« Yo Miles ! » : c’est le nom de code qu’ont choisi le guitariste californien Henry Kaiser et le trompettiste Wadada Leo Smith lorsqu’ils décidèrent, en 1998, de plonger la tête en avant dans le magma des musiques inventées par Miles Davis dans les seventies, histoire de vérifier qu’il brûlait encore. S’ensuivit un double album éponyme truffé de riffs de guitares en stéréo, de lignes de basse coup-de-poing, de percussions orientales (échos du fameux « salon indien » de Miles) et d’interminables phrases de trompette tordue à la pédale wah-wah, l’ambition des deux musiciens consistant moins à retrouver le son des ensembles électriques de Dark Magus ou Agharta que d’en reprendre la méthode de fabrication révolutionnaire, avec ses tempos flottants, ses strates superposées et son absence à peu près totale de limites (pas de fin à proprement parler, encore moins de structuration explicite, et des transitions élevées au rang d’œuvres en soi). « Miles a trouvé cette porte que personne n’avait jamais ouverte », affirme Kaiser ; beaucoup l’ont franchie dans ses pas depuis, mais il reste encore beaucoup à découvrir.
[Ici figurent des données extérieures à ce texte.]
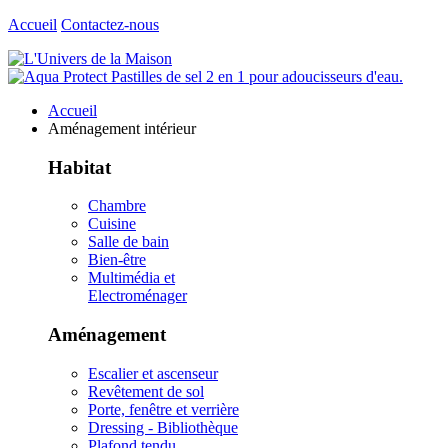
Accueil
Contactez-nous
Accueil
Aménagement intérieur
Habitat
Chambre
Cuisine
Salle de bain
Bien-être
Multimédia et
Electroménager
Aménagement
Escalier et ascenseur
Revêtement de sol
Porte, fenêtre et verrière
Dressing - Bibliothèque
Plafond tendu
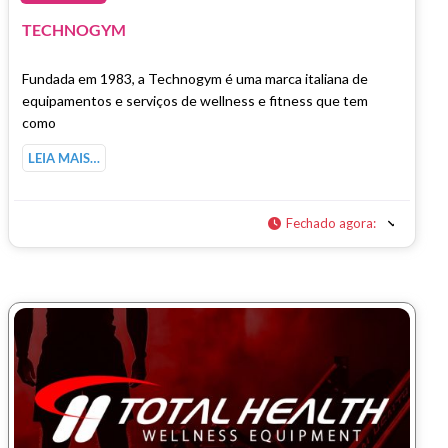
TECHNOGYM
Fundada em 1983, a Technogym é uma marca italiana de
equipamentos e serviços de wellness e fitness que tem
como
LEIA MAIS…
Fechado agora
:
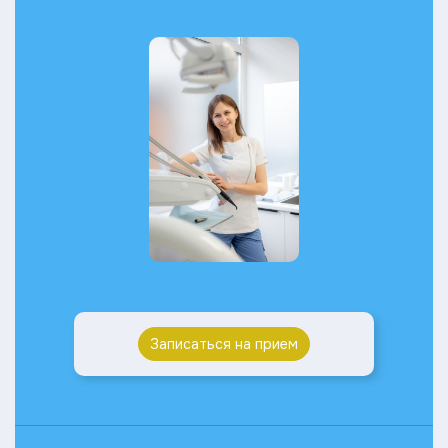
Записаться на прием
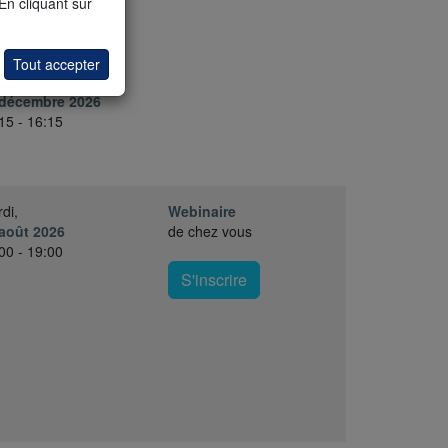
di,
 En cliquant sur
 novembre 2026
15 - 16:15
Tout accepter
di,
 décembre 2026
15 - 16:15
di,
Webinaire
août 2026
de chez vous
00 - 19:00
S'inscrire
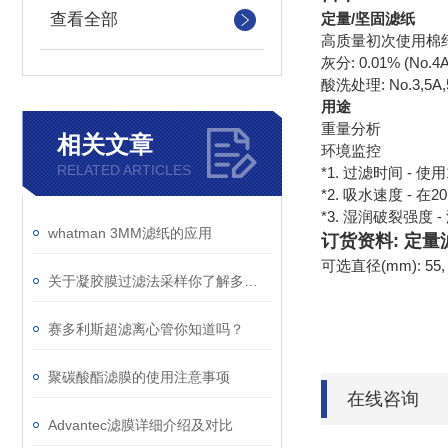
查看全部
定量/坚固滤纸
高质量初次使用棉
灰分: 0.01% (No.4
酸洗处理: No.3,
用途
重量分析
相关文章
环境监控
RELATED ARTICLES
*1. 过滤时间 - 
*2. 吸水速度 -
*3. 湿润破裂强度 
whatman 3MM滤纸的应用
订货资料: 定量
可选直径(mm): 55, 70, 
关于凝胶膜过滤法采样你了解多少？
赛多利斯超滤离心管你知道吗？
聚碳酸酯滤膜的使用注意事项
在线咨询
Advantec滤膜详细介绍及对比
Rôdée au cours de nombreux concerts sur la côte Ouest (avec un passage au Fillmore East en 2000, là même où Miles avait enregistré l’un de ses concerts les plus déjantés trente ans plus tôt), la formule préside à nouveau à cette double galette pour laquelle les deux leaders ont réuni pas moins de huit musiciens, sans compter les invités ; en deux heures et demie de musique, Kaiser et Smith se relancent donc sur les traces des nébuleuses chaotiques et fascinantes des expérimentations davisiennes et tentent d’en faire les plateformes de nouvelles explorations, d’où un mélange des genres, des climats et des couleurs assez étrange.

Guitares électriques (Kaiser, donc, mais aussi Chris Muir et Mike Keneally), basse (Michael Manring), batterie (Steve Smith), claviers (Tom Coster), percussions (Karl Perazzo) et saxophones (l’excellent John Tchicai) sont épisodiquement rejoints par le vétéran Zakir Hussain (tablas), les six-cordes de Dave Creamer et les anches du Rova Saxophone Quartet pour de longues méditations aux angles variés, basées sur les partitions des groupes de Miles (Directions, de Zawinul, It’s about that time, Jabali) et sur des originaux, plus ou moins proches de la saveur originelle autour de laquelle rôde tout le projet, tantôt quasi-ambient et tantôt hard, avec une évidente intelligence de la « face interne » de la musique de Miles, de ses principes et de ses enjeux. Certains passages sont tellement proches de Big fun ou de On the corner qu’on est presque tenté de vérifier qu’on a placé le bon disque dans le lecteur ; à d’autres moments, Sky garden acquiert réellement sa singularité et prend son envol en emmenant vers des horizons inédits. Pris dans cette double exigence de fidélité à l’esprit et d’infidélité à la lettre, l’ensemble peine parfois à trouver son véritable statut et laisse un peu désorienté. La sombre puissance de certaines séquences fait toutefois tomber cette ambiguïté et donne toute son envergure à l’idée qui sous-tend le projet, en prouvant qu’une musique d’hier comme celle-là peut nourrir et propulser à merveille une musique en phase avec les questions d’aujourd’hui.